What you will do:
Return only what runs from the line containing "United Kingdom (uk)" through the last line of the entries below, exactly, omitting pictures.
*** Listed entries Section Begins ***
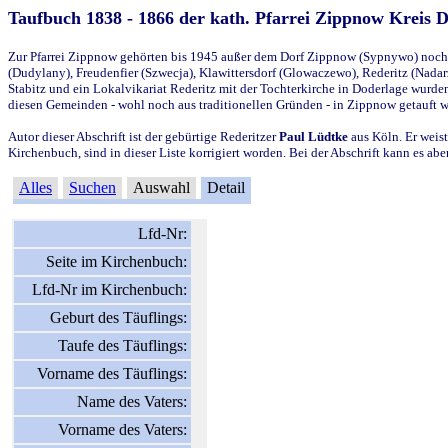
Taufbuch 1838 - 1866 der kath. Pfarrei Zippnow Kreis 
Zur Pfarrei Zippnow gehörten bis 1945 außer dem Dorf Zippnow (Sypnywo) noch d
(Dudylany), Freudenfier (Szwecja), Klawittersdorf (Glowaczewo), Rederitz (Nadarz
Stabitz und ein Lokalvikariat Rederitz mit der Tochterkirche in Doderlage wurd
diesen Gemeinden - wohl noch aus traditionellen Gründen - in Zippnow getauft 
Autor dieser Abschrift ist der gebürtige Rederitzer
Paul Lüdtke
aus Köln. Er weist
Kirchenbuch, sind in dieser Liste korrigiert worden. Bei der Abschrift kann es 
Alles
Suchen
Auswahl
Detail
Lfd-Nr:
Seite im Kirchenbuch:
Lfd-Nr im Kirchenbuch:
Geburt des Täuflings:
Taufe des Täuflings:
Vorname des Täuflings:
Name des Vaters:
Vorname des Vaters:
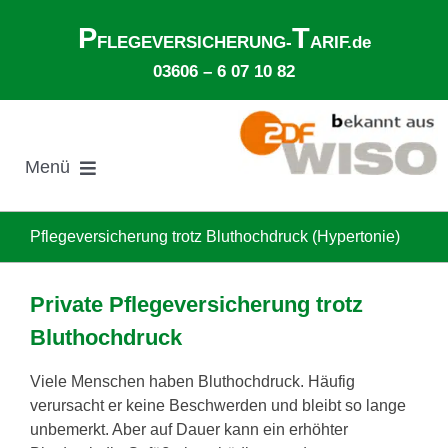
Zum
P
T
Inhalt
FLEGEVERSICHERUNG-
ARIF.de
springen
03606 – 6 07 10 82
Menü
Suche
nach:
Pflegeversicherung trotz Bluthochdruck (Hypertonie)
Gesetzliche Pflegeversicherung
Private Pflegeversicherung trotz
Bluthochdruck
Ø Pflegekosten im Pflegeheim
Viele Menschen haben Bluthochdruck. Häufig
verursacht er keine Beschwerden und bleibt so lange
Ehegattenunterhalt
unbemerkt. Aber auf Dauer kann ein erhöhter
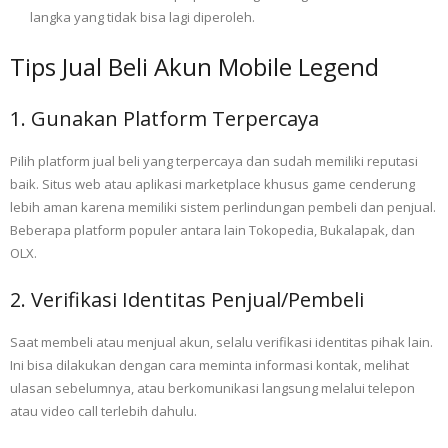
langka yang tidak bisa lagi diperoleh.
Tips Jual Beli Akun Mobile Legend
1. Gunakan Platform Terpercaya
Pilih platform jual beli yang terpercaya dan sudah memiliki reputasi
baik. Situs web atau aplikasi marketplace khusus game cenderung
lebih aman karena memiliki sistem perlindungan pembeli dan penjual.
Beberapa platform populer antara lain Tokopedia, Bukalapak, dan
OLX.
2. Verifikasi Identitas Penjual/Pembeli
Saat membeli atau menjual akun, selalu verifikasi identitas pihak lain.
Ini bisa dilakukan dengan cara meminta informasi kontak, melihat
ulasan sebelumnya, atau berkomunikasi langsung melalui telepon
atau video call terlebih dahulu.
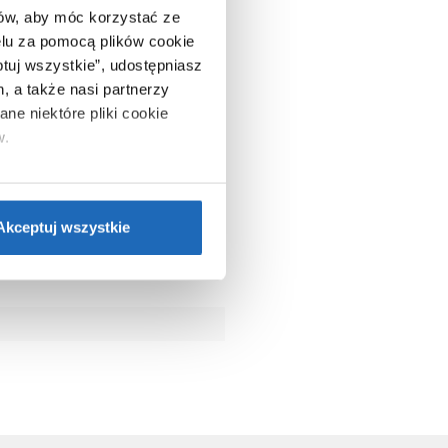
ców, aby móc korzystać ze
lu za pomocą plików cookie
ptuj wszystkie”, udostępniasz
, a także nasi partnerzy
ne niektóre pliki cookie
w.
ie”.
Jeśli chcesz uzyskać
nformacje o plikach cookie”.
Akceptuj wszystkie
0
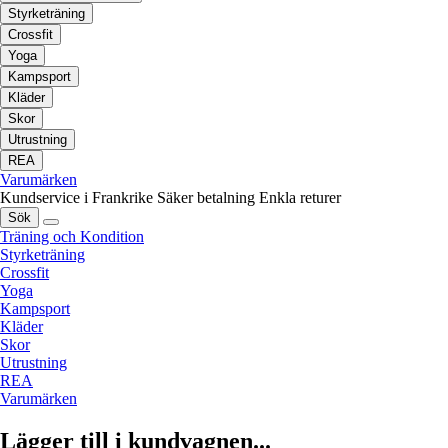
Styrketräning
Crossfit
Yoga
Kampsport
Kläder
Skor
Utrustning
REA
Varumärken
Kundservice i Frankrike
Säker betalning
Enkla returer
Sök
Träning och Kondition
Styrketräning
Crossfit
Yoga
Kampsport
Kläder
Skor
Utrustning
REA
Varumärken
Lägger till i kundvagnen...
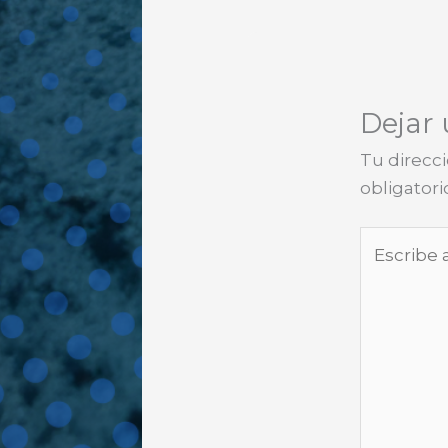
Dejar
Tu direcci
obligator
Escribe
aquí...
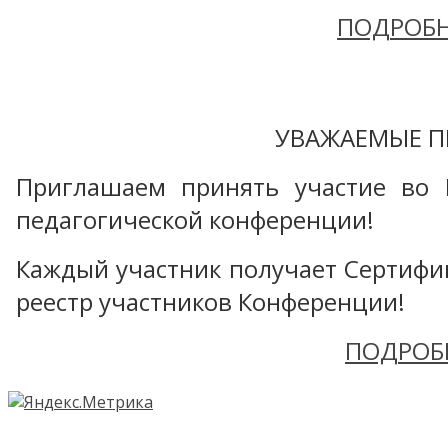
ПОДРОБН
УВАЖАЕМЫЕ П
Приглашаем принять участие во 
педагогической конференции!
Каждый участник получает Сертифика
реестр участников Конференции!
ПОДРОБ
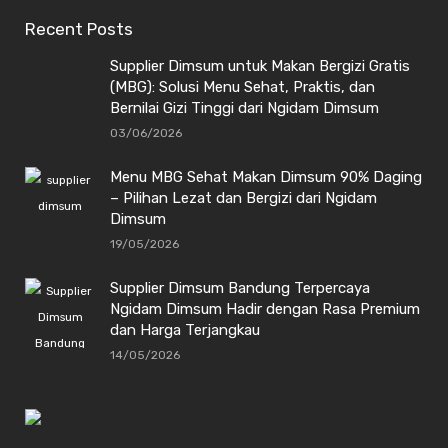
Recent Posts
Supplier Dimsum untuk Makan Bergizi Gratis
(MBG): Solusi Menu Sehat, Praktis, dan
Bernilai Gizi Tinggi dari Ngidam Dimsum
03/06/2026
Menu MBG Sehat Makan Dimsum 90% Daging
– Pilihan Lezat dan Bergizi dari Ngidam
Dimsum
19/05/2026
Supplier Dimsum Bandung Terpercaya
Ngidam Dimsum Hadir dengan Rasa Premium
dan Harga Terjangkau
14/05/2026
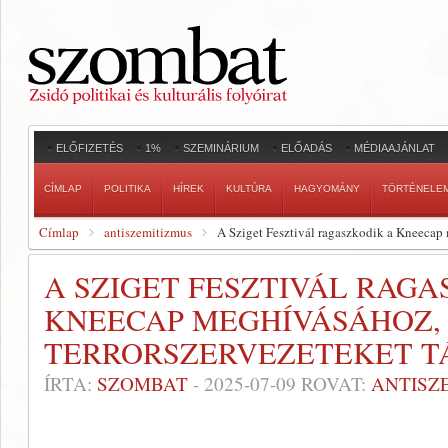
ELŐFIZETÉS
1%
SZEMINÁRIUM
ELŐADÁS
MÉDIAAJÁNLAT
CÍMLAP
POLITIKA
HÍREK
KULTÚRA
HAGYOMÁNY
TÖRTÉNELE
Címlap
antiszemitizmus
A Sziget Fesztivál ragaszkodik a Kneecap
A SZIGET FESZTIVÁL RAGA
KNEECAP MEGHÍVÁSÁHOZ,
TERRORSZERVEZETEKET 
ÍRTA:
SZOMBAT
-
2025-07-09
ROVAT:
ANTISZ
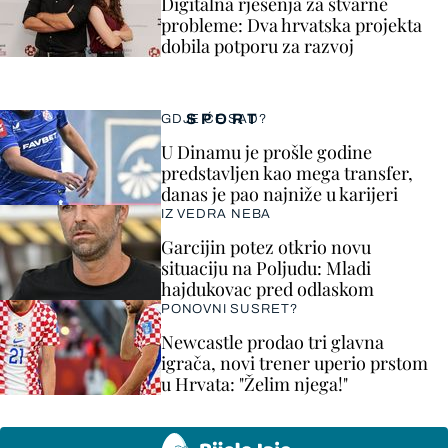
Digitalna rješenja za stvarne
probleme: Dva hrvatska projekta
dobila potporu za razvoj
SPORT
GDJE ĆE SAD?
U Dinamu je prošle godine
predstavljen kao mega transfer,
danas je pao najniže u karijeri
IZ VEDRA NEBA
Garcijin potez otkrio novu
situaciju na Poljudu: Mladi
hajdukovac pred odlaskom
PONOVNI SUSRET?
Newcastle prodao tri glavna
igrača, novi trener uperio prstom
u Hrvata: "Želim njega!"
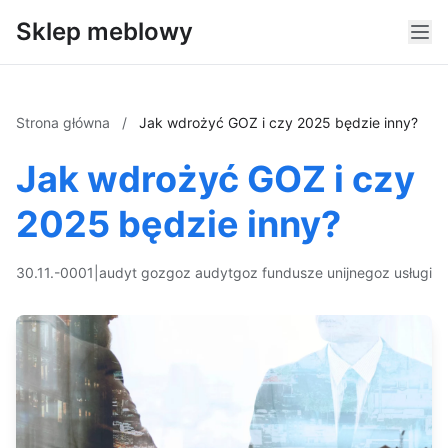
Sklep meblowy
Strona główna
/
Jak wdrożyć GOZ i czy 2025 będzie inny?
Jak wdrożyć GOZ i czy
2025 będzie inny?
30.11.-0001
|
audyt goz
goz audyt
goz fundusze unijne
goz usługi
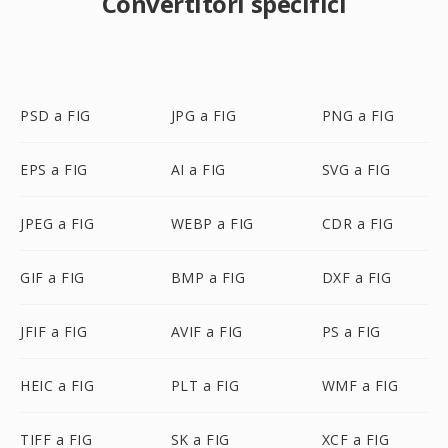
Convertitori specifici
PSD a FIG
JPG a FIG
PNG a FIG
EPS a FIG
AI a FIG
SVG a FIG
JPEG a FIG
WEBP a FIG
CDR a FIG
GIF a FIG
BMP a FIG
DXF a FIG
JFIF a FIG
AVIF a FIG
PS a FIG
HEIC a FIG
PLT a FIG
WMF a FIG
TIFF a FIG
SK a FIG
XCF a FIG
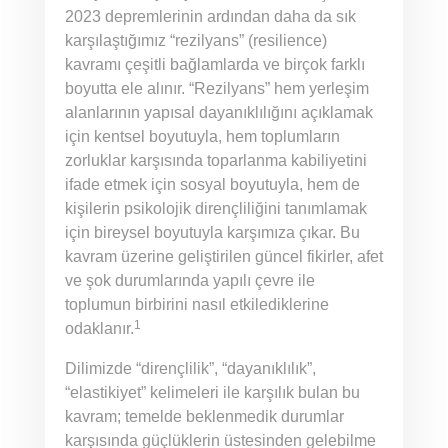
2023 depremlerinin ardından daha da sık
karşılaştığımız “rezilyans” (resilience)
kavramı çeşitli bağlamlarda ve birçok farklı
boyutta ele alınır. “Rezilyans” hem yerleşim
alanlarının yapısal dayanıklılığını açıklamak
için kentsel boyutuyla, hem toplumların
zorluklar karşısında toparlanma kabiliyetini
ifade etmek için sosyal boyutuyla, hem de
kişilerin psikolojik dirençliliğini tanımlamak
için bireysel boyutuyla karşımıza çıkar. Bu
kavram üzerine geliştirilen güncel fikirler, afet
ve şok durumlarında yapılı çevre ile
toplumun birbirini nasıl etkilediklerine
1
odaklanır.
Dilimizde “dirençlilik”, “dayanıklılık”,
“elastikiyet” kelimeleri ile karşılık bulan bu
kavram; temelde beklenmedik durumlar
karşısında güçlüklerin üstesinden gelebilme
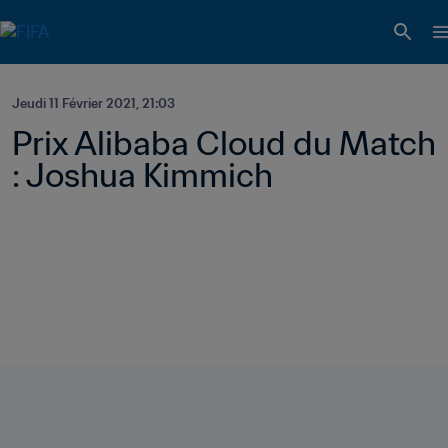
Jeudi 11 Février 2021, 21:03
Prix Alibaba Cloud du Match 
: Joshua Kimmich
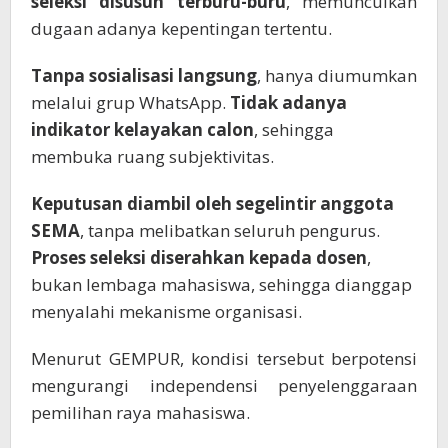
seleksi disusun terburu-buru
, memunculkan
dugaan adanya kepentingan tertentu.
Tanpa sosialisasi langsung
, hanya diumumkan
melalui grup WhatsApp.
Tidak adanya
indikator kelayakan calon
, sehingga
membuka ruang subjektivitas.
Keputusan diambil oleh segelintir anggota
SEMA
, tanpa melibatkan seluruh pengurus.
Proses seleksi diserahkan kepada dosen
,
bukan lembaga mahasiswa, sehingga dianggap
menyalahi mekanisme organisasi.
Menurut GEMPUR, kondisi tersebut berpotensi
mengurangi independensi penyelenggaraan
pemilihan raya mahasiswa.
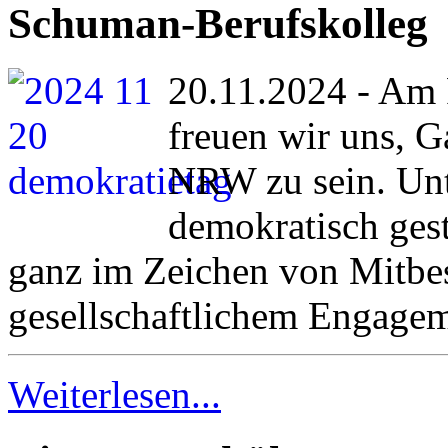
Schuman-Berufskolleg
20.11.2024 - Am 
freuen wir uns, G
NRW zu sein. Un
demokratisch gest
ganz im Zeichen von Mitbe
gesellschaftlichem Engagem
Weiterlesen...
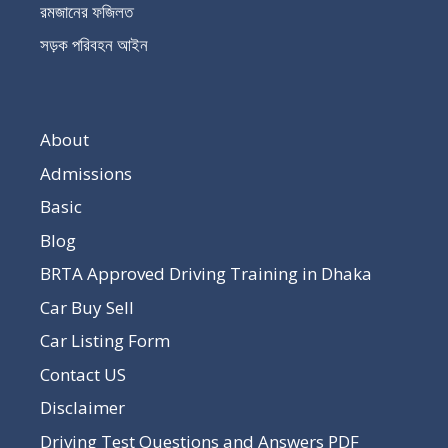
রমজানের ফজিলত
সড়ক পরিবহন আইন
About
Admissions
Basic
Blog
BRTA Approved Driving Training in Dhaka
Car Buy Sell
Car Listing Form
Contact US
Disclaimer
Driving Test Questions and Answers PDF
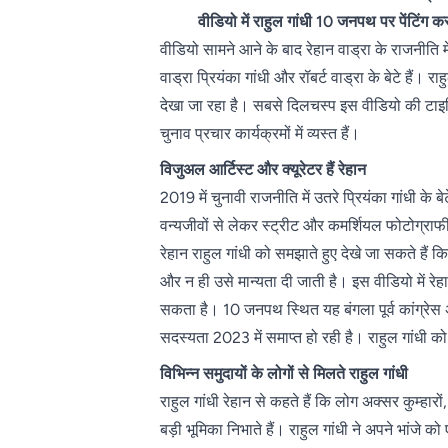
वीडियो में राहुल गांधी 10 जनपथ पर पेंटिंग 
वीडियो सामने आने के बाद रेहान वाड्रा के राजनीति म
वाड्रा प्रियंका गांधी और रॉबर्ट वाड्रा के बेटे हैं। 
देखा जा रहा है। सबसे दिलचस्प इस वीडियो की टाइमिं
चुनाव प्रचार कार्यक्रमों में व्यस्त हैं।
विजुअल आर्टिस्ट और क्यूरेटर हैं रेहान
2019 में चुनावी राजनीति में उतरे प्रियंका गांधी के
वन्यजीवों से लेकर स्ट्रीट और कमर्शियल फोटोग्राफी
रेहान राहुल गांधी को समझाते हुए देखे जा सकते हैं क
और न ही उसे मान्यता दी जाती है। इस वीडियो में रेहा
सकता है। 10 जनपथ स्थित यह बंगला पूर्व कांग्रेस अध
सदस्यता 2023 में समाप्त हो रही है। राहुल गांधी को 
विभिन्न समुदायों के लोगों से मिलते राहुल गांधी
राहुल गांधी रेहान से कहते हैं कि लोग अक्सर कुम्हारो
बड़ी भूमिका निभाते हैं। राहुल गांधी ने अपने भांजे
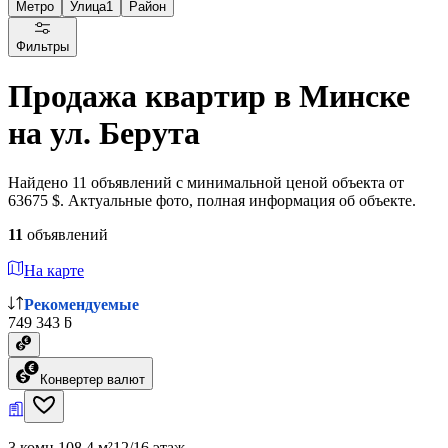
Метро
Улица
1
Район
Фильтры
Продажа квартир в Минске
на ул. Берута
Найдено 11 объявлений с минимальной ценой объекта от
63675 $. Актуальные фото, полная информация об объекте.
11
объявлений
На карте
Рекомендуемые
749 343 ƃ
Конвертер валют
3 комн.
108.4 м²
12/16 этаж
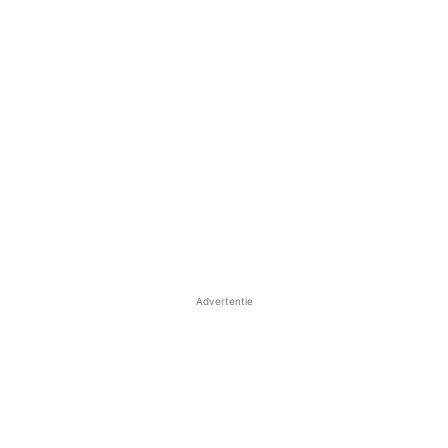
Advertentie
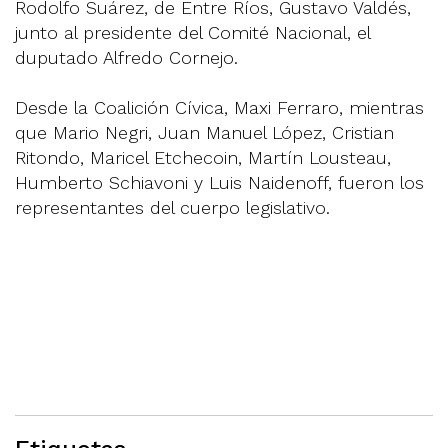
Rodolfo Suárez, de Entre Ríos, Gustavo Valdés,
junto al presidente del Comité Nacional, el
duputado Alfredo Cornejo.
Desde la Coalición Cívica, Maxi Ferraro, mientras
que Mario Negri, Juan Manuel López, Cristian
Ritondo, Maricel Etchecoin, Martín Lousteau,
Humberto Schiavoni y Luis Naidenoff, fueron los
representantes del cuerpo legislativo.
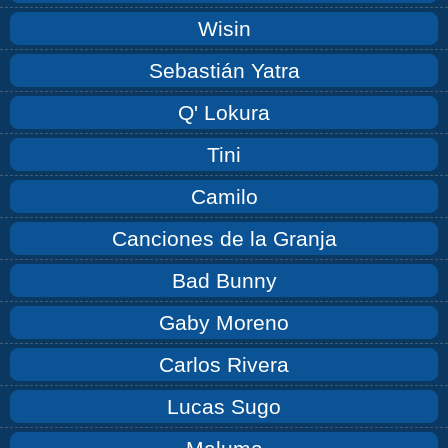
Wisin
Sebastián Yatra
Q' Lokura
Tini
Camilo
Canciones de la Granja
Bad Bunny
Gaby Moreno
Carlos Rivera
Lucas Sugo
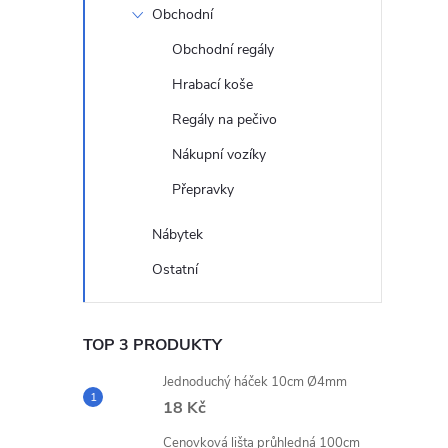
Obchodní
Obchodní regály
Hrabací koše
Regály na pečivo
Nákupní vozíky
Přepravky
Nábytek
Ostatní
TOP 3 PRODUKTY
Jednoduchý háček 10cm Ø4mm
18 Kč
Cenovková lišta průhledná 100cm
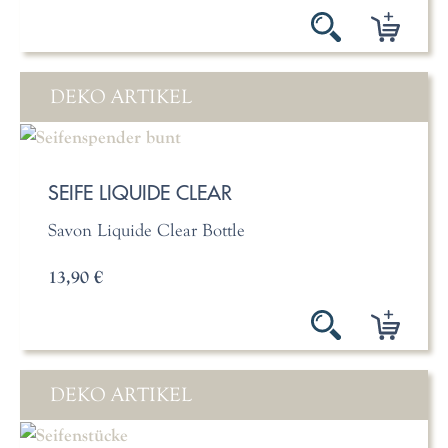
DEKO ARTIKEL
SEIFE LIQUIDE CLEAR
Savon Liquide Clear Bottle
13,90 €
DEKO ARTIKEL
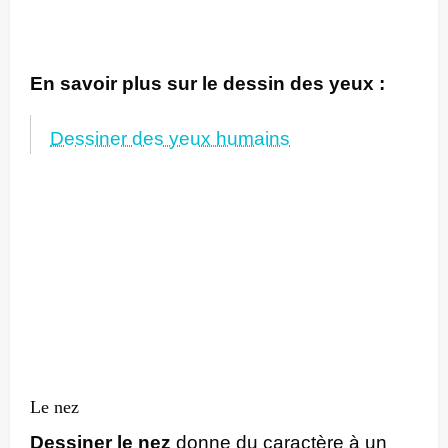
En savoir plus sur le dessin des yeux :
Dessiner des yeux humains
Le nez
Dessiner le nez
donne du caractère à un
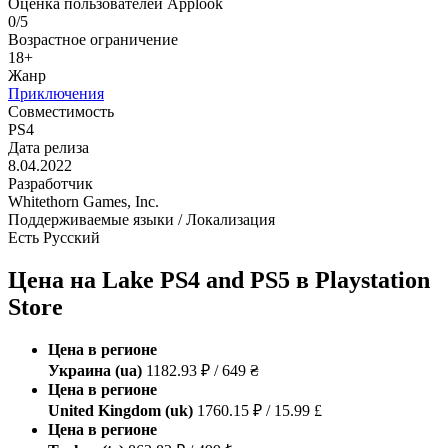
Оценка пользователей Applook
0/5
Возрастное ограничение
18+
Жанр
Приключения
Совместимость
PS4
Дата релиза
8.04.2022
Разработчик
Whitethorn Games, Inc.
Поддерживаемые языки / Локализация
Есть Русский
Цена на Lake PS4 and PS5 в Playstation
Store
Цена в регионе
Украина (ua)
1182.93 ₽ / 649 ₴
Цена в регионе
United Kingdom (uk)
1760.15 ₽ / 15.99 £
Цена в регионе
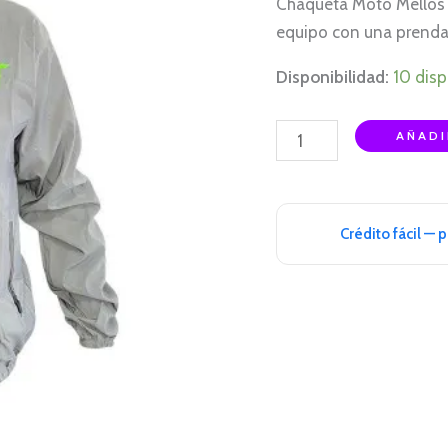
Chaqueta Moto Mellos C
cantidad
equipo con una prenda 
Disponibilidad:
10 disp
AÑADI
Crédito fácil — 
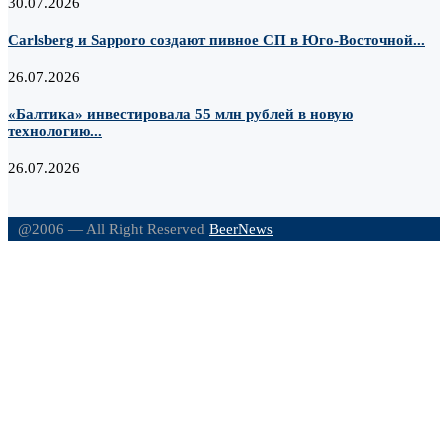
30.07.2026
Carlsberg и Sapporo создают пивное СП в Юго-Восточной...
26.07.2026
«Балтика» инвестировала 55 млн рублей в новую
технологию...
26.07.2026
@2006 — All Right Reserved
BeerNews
*** Listed entries Section Ends ***
Answer to this exercise:
United Kingdom (uk)
1760.15 ₽ / 15.99 £
Цена в регионе
Chaqueta Moto Mellos C
cantidad
equipo con una prenda 
Disponibilidad:
10 disp
AÑADI
Crédito fácil — 
30.07.2026
Carlsberg и Sapporo создают пивное СП в Юго-Восточной...
26.07.2026
«Балтика» инвестировала 55 млн рублей в новую
технологию...
26.07.2026
@2006 — All Right Reserved
BeerNews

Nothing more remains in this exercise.